[TEXT SECTION — start]
Ray Bradbury: FAREWELL SUMMER

FAREWELL SUMMER (2006) is a belated sequel to Ray Bradbury’s famous novel DANDELION WINE (1957), the book set in a fictionalized version of the town Bradbury grew up in, in Illinois, named in the books Green Town. (My post about DW is here.) The ‘novel’ DW was actually a composite novel that included numerous short stories RB wrote in the early 1950s and then assembled within a frame story about the 12-year-old Douglas Spaulding experiencing the summer of 1928, with his realizations of his being alive, and that he would someday die.

In the ‘core bibliography’ for Ray Bradbury that I posted here, you can see that FAREWELL SUMMER was one of the last books published in Bradbury’s life. It was one of a number of final books that RB issued beginning in the early 1990s, up until his death in 2012, books that mostly contained work he had written decades before and never sold.
[TEXT SECTION — finish]
* **TO DO**:
**a)** Quote the post about Farewell Summer word for word, beginning at the words "FAREWELL SUMMER (2006)" and stopping after "and never sold.".
**b)** Name every four-digit year that appears in the post about Farewell Summer.
**c)** Carry the post about Farewell Summer forward from its final sentence.
[DATASET EXCERPTS — start]
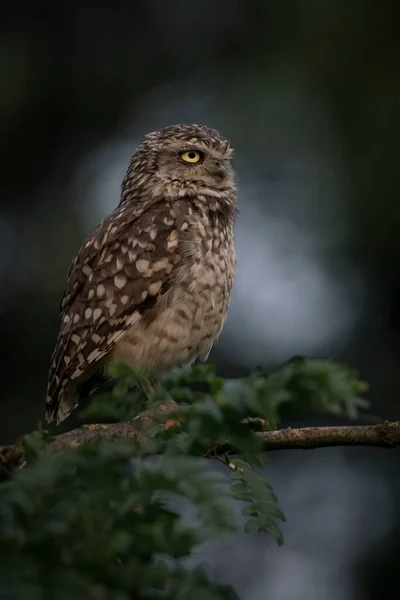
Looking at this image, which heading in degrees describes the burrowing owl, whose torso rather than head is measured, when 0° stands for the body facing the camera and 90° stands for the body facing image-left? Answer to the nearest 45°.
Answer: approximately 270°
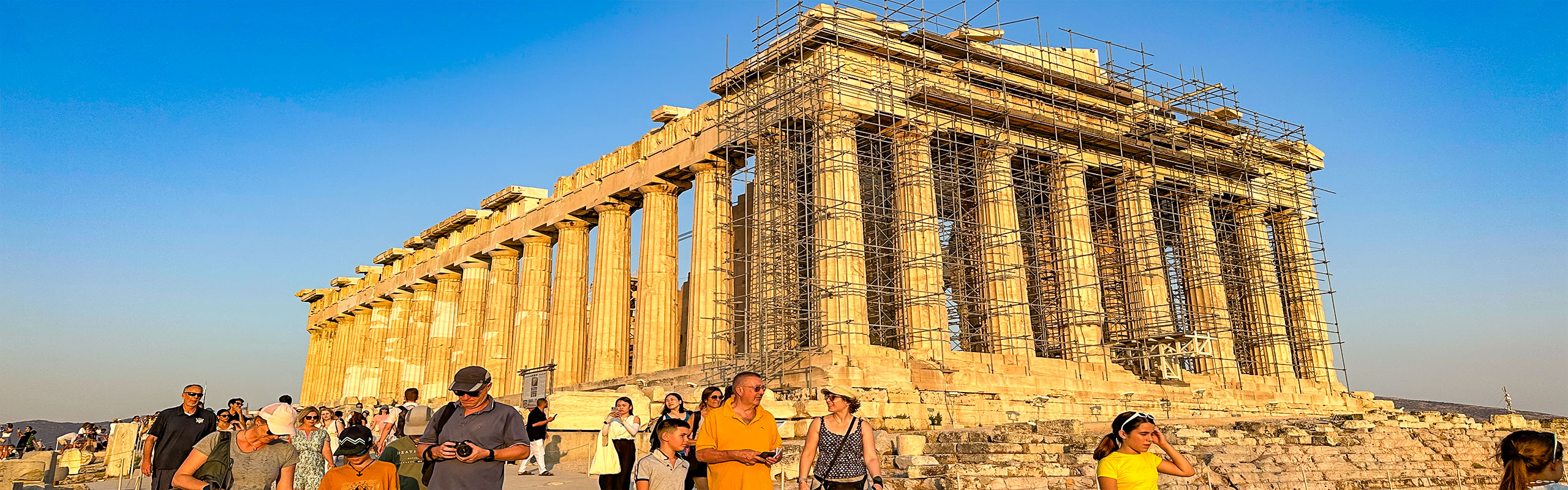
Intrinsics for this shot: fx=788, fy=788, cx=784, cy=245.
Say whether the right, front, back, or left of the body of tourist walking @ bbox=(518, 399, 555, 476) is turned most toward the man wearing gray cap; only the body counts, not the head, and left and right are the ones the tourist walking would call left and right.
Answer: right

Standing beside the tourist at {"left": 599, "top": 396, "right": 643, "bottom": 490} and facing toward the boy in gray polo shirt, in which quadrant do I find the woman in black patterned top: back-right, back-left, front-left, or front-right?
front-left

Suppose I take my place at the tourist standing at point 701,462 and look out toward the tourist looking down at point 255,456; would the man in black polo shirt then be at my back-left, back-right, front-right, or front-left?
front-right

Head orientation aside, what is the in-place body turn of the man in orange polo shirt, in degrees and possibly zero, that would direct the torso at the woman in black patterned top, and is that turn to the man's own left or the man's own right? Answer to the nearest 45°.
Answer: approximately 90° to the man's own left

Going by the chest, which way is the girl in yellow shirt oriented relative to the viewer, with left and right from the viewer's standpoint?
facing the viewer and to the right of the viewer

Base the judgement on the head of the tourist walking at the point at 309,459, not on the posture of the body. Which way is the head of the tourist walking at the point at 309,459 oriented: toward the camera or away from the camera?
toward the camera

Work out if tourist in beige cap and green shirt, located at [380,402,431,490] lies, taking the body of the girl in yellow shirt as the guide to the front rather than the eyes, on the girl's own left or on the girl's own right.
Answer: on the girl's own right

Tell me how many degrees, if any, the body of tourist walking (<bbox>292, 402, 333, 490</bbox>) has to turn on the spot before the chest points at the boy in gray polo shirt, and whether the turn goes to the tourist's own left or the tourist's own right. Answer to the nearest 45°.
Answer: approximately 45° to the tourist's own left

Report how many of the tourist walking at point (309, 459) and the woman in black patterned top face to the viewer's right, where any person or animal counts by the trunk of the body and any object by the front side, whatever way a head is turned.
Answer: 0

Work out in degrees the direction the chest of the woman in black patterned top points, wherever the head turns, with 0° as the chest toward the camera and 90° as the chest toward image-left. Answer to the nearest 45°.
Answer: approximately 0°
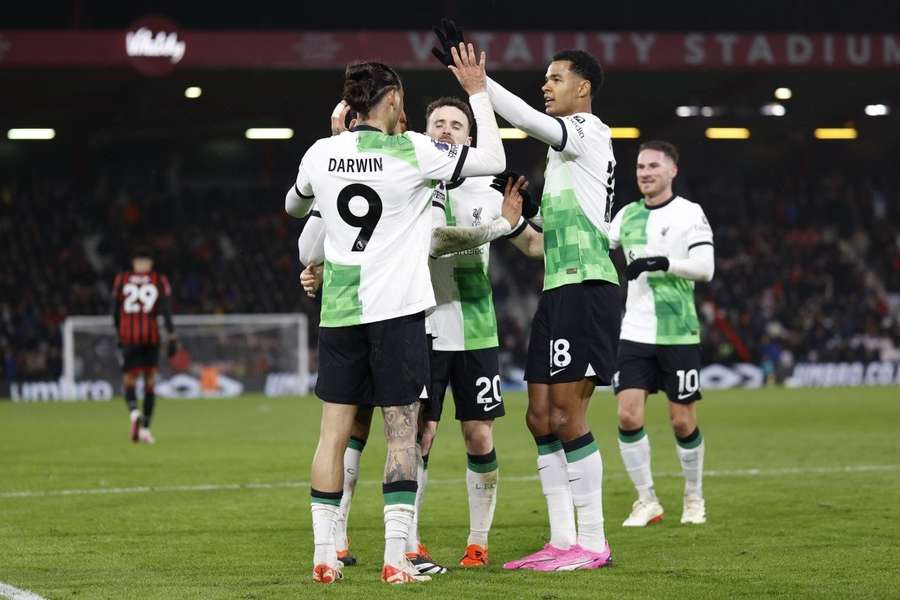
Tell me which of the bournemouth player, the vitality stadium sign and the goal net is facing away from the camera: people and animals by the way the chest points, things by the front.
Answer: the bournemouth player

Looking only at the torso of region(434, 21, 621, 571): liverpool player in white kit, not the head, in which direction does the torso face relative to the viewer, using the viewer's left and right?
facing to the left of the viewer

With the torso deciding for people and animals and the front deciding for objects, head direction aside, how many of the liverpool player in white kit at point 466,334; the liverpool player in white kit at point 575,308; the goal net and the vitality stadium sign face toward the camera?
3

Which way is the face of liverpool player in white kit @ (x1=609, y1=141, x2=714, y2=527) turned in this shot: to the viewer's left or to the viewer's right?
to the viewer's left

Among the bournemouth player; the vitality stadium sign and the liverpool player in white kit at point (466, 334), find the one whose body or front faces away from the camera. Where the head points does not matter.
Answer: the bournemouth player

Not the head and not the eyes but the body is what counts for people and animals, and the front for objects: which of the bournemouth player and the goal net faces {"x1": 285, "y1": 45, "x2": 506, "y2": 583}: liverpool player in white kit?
[DATASET EXCERPTS — finish]
* **ANSWERS BELOW**:
**a)**
FAREWELL SUMMER (2006) is a belated sequel to Ray Bradbury’s famous novel DANDELION WINE (1957), the book set in a fictionalized version of the town Bradbury grew up in, in Illinois, named in the books Green Town. (My post about DW is here.) The ‘novel’ DW was actually a composite novel that included numerous short stories RB wrote in the early 1950s and then assembled within a frame story about the 12-year-old Douglas Spaulding experiencing the summer of 1928, with his realizations of his being alive, and that he would someday die.

In the ‘core bibliography’ for Ray Bradbury that I posted here, you can see that FAREWELL SUMMER was one of the last books published in Bradbury’s life. It was one of a number of final books that RB issued beginning in the early 1990s, up until his death in 2012, books that mostly contained work he had written decades before and never sold.

**b)** 2006, 1957, 1928, 2012

**c)**
(That these late books were published was, I think, perhaps, because at this same time in the early ‘90s, he made a deal with Avon Books to reissue five of his core books – TMC, TIM, TOC, DW, SWTWC – in new hardcover editions, and perhaps this deal involved publishing a couple new collections, namely QE and DB, as well. Later books were then published by William Morrow… I suspect a key editor was involved.)

Thus, the last half dozen of Bradbury’s short story collections, beginning with QUICKER THAN THE EYE in 1996, were mixtures of a few recently written and published stories (in magazines like Playboy and F&SF), with many more previously unpublished stories, which commentators at the time realized were ‘trunk’ stories, i.e. stories written years or decades earlier and tossed into a real or figurative truck after they’d made the rounds of potential buyers, but did not sell. Bradbury perhaps had hundreds of these; somewhere I read that he wrote at least one short story a week, and if he did that from the 1940s to the 1990s – or, since his pace curtailed in the ‘60s, then even from the 1940s to the 1960s — he must have produced 600 or 700 stories over that time; and the result we have in all his published collections, even including these later ones, is at best three hundred stories. So there are a lot still unaccounted for, in some trunk.

Not all writers work that way, but RB was an inspirational rather than a methodical writer, and in some of these later collections he appends afterwords in which he describes the circumstances that inspired this or that story, and how he would go home and bang out said story in a couple hours. It’s no wonder that all of them didn’t sell.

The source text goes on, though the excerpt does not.